The article by mr McFarlane fails to address the main point of this argument. The set quotas are overwhelmingly given to EU and Norway. They refuse to acknowledge the right of the Iceland and the Faroes to a larger share of the quota due to the mackrel stocks having altered their migratory route further west. Both the EU and Norway are refusing to discuss this issue.Both Iceland and the Faroes must be entitled to fish for a species, which is now spawning in their waters, at least in Faroe waters, and also "grazing" there. The fact is that mackrel could be very damaging for Iceland and the Faroes as they are a predatory fish and it is estimated that they will eat a substantial part of all the other fish juveniles and eggs suspended in the water column. Their foraging will also diminish the food availabil for other species, in particular cod and haddock.

Johan MacDonald, Torshavn, Faroe Islands

I am one of those people who leisurely go on mackerel fishing trips and enjoy cooking what I catch. On the one hand it is good to see the popularity of a very healthy fish rising, but my main concern is that with other EU countries trying to overfish our stocks, the supplies we have could become limited and what is a relatively cheap, healthy food will suddenly experience a price hike.

R Winter, London

The history of fishing in the last 40 years in the north sea and other waters reads like a disaster novel. How can buisnessmen be so ignorant and selfish? Here on the west coast of Norway though there are plenty of fish - right now the mackrel have come in and there are good catches all over. I go fishing about 2 times a week - cod, coalfish, pollock, haddock, halibut amongst others are the usual catch. When i lived in the uk i tried fishing but they seemed to have dissapeared.

Bertram Somme, Molde Norway

This is an reversal from the 1970's Cod War in which Great Britain, in particular, tried to deny Iceland the right to terrotorial waters consistent with other countries. Iceland's economy in those days was almost exclusively based on fishing and they were at the forefront of managing fishing stocks. Although fishing is a smaller component of their economy these days, it is still extremely important. They have strict limits in place to manage their stock and to imply that their increased mackeral quotas are done without careful forethought makes no sense to me. It was overfishing by other countries that lead to declines in cod and other fish in the North Atlantic. It seems odd to hear some of these same countries now complain about Iceland.

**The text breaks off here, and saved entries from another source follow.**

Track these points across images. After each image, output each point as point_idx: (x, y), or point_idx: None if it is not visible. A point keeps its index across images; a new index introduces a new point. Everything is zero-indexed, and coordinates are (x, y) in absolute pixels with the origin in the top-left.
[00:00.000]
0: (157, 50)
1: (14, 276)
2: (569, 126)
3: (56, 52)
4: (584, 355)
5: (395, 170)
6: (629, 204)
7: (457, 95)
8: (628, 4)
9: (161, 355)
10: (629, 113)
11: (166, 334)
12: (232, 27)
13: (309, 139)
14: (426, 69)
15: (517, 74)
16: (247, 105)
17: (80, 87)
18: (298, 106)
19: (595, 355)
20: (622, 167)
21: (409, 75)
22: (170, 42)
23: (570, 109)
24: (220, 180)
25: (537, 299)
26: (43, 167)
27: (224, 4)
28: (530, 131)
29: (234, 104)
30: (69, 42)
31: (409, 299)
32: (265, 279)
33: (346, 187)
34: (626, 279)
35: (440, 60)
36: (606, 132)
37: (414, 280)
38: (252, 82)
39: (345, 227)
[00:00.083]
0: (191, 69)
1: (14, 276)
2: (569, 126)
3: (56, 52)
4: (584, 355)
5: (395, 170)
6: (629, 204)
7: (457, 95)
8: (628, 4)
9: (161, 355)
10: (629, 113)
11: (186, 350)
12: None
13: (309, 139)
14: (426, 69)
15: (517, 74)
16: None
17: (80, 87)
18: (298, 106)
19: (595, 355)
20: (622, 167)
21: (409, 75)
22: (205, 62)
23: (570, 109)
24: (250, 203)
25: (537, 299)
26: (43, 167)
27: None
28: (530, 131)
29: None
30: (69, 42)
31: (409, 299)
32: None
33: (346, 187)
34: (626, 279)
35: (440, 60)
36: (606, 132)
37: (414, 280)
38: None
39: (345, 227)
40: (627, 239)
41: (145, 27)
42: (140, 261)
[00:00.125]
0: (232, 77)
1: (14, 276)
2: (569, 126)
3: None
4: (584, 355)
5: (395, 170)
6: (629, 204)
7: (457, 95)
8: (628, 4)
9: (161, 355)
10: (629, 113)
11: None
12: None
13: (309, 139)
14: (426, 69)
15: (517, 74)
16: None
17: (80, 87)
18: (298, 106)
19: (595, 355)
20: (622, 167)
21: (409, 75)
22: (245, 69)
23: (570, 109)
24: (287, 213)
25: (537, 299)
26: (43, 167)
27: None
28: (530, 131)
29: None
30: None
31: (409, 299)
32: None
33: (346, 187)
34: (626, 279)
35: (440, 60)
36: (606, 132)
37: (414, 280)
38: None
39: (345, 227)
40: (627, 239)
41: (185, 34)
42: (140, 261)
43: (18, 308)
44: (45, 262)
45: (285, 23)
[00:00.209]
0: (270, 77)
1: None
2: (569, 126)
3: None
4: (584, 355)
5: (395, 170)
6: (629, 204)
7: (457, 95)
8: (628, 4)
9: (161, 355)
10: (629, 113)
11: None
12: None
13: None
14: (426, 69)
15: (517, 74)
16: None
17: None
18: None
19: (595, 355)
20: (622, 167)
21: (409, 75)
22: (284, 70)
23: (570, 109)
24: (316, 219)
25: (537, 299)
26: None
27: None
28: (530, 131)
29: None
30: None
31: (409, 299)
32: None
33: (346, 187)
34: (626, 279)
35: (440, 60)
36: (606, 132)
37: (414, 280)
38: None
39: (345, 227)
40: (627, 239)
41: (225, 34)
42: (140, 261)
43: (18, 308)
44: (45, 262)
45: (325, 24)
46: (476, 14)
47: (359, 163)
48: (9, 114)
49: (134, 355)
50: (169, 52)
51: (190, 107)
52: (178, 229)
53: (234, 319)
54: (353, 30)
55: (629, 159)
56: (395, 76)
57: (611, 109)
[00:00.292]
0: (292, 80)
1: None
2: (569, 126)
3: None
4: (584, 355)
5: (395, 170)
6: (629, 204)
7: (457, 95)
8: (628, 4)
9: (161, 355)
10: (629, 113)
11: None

Paul Griggs, Albany, NY, USA

A shortage of mackerel would be terrible. To eat a really fresh mackerel that still has the rainbow effect on its skin is a pleasure, the taste is tremendous. I urge any fish lover who has not yet tried this wonderfully cheap and nutritious delight to go and buy one and bake it whole gutted obviously. Even filleted and shallow fried is nice.

Judy Soffe, Waterlooville

Excluding Iceland and Faroes from negotiating a quota on mackerel has shown itself to be blatantly wrong and they have fought back by just getting out there, in their own waters and doing it. Solution...get them round the table and start a dialogue. Yes, some fishermen will have to accept smaller quotas as a result, but at least it will be a fairer situation than at present. After all, these fish are in their waters, it's not like some countries fleets that wander all over decimating other nations fish stocks.